Hi, I’m working on a patch for RegisterBankEmitter and I’m going to join the sync-up call tomorrow. I’m also talking with @qcolombet and @topperc.
RegisterBankEmitter currently doesn’t write out PartialMappings, PartialMappingIdx and BankIDToCopyMapIdx. Instead these tables+enums are hand crafted by the backends. Handling this is pretty easy for 7 of the 9 GlobalISel backends, RISCV and AArch64 are exceptions.
In AArch64, this stuff is kept in AArch64GenRegisterBankInfo.def and AArch64RegisterBankInfo.h. You also have Cross register bank copies in ValMapping which I don’t think can be generated from the TableGen .td files. PowerPC mentions cross register bank copies but doesn’t actually have the ValMapping data for it. It does have something odd in ValMapping for CCR. I’m going to talk to the PowerPC people next week. Anyways, I’ll argue for putting that in a separate table or describe it in TableGen and I’ll extend the emitter for it.

• • • • • • •

_EXERCISE INSTRUCTIONS_
Repeat the RegisterBankEmitter post word for word, starting with "RegisterBankEmitter currently doesn’t" and going on through "AArch64 are exceptions.". The rows that follow are separate material and have no connection to the RegisterBankEmitter post.

• • • • • • •

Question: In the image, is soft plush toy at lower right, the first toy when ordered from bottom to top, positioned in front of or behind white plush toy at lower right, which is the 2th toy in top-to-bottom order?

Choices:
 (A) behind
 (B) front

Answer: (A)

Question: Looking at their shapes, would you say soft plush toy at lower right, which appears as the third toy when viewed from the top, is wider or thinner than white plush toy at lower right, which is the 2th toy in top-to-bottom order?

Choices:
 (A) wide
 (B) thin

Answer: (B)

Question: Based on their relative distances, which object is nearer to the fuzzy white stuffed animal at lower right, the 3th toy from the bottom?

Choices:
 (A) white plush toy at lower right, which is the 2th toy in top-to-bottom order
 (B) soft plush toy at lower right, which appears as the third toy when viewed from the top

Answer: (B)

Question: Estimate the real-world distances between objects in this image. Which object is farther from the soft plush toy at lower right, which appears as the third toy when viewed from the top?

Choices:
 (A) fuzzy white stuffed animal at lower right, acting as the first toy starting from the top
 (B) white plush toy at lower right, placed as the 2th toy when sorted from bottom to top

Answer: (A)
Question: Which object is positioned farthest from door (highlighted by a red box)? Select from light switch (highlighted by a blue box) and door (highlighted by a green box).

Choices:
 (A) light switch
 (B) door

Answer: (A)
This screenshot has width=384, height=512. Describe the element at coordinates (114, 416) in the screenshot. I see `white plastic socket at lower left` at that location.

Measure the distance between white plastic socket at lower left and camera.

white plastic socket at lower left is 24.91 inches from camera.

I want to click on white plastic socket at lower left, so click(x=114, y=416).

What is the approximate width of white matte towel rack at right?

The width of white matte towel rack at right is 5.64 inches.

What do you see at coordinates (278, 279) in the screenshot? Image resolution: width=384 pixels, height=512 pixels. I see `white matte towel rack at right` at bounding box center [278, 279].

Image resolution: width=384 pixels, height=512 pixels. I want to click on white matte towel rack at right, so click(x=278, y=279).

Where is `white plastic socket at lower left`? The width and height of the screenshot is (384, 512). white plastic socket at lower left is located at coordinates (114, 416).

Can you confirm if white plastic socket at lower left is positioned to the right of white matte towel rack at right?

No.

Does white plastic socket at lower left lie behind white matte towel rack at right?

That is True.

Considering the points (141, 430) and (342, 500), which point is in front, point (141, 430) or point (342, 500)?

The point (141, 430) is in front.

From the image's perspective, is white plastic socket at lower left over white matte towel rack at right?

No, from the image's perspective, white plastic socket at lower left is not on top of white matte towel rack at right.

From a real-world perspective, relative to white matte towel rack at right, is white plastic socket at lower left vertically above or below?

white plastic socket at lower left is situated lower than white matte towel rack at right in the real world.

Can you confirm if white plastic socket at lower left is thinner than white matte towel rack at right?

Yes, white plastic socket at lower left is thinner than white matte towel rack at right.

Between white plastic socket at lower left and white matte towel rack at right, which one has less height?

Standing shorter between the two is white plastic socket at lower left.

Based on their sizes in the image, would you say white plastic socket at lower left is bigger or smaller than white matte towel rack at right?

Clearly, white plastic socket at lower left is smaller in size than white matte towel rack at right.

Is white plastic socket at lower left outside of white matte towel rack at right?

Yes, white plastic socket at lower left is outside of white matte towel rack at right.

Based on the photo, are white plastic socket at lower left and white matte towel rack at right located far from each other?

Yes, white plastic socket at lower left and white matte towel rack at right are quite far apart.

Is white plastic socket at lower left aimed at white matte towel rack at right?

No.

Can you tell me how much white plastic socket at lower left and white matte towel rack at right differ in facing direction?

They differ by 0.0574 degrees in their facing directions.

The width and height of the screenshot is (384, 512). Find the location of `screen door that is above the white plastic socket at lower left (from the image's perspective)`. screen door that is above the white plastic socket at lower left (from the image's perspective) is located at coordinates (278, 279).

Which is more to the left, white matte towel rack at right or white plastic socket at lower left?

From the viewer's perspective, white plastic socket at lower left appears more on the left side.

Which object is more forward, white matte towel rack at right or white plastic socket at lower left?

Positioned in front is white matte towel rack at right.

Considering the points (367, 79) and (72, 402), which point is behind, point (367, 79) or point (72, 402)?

• • • • • • •

_RESULT OF THE EXERCISE_
RegisterBankEmitter currently doesn’t write out PartialMappings, PartialMappingIdx and BankIDToCopyMapIdx. Instead these tables+enums are hand crafted by the backends. Handling this is pretty easy for 7 of the 9 GlobalISel backends, RISCV and AArch64 are exceptions.